Download or read book Critical Geopolitics and Regional Re Configurations written by Heriberto Cairo and published by Routledge. This book was released on 2019-05-31 with total page 240 pages. Available in PDF, EPUB and Kindle. Book excerpt: This book seeks to develop our understanding of the contemporary geopolitical reconfigurations of two regions of the world system with high cultural affinity and traditional close relations: Latin America and Europe. Relations between Latin America and Europe have been interpreted generally in the social sciences as synonyms of interstate relations. However, although States remain the most important actor in the geopolitical scene, they have been deeply reconfigured in recent decades, impacted by transnational dynamics, politics and spaces. This book highlights interregional relations and transnational dynamics between Latin America and Europe from a critical geopolitics perspective, promoting a new look for interregional relations which encompasses international cooperation and development, global policies, borders, inequalities and social movements. It brings attention to the relevance of interregionalism in the current geopolitical reconfiguration of the world system, but also argues for systematic inclusion of relevant new social actors and imaginaries in this traditional sphere of states. These social actors, particularly social movements and practices of contestation, are developing not only "international" bonds but a new "transnational" field, where networks defy traditional territorial orders. This volume seeks to generate a new discussion among scholars of geopolitics, international relations, social theory and social movement studies by encouraging a development of an interregional and transnational perspective of the two regions.

Book A Critical Study of the Historical Method of Samuel Rawson Gardiner

Download or read book A Critical Study of the Historical Method of Samuel Rawson Gardiner written by Roland Greene Usher and published by . This book was released on 1915 with total page 174 pages. Available in PDF, EPUB and Kindle. Book excerpt:

Book A Cultural History of Tarot

Download or read book A Cultural History of Tarot written by Helen Farley and published by I.B. Tauris. This book was released on 2009-08-30 with total page 296 pages. Available in PDF, EPUB and Kindle. Book excerpt: The enigmatic and richly illustrative tarot deck reveals a host of strange and iconic mages, such as The Tower, The Wheel of Fortune, The Hanged Man and The Fool: over which loom the terrifying figures of Death and The Devil. The 21 numbered playing cards of tarot have always exerted strong fascination, way beyond their original purpose, and the multiple resonances of the deck are ubiquitous. From T S Eliot and his 'wicked pack of cards' in "The Waste Land" to the psychic divination of Solitaire in Ian Fleming's "Live and Let Die"; and from the satanic novels of Dennis Wheatley to the deck's adoption by New Age practitioners, the cards have in modern times become inseparably connected to the occult. They are now viewed as arguably the foremost medium of prophesying and foretelling. Yet, as the author shows, originally the tarot were used as recreational playing cards by the Italian nobility in the Renaissance.

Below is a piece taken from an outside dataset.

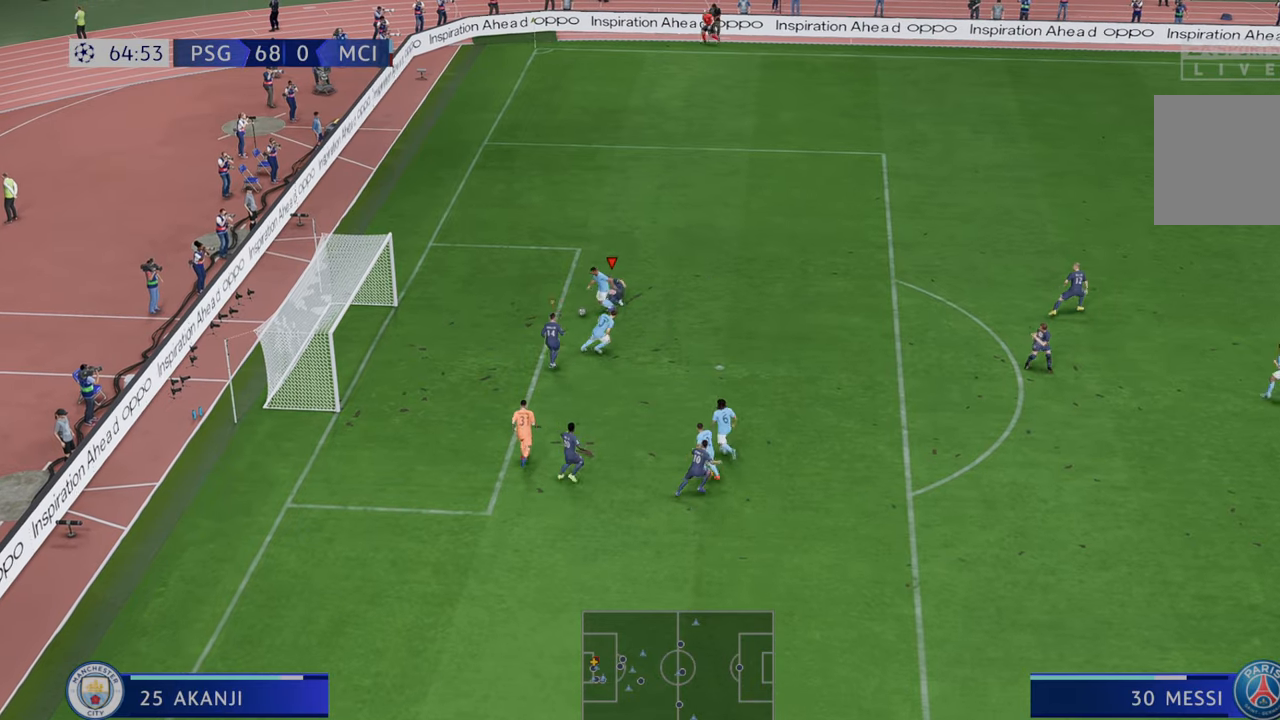
{"buttons": [], "left_stick": "up-left", "right_stick": "center", "events": [[367, "B", "down"], [433, "left_stick", "up-left"], [483, "B", "up"]]}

It was only much later, in the 18th and 19th centuries, that the deck became associated with esotericism before evolving finally into a diagnostic tool for mind, body and spirit. This is the first book to explore the remarkably varied ways in which tarot has influenced culture. Tracing the changing patterns of the deck's use, from game to mysterious oracular device, Helen Farley examines tarot's emergence in 15th century Milan and discusses its later associations with astrology, kabbalah and the Age of Aquarius.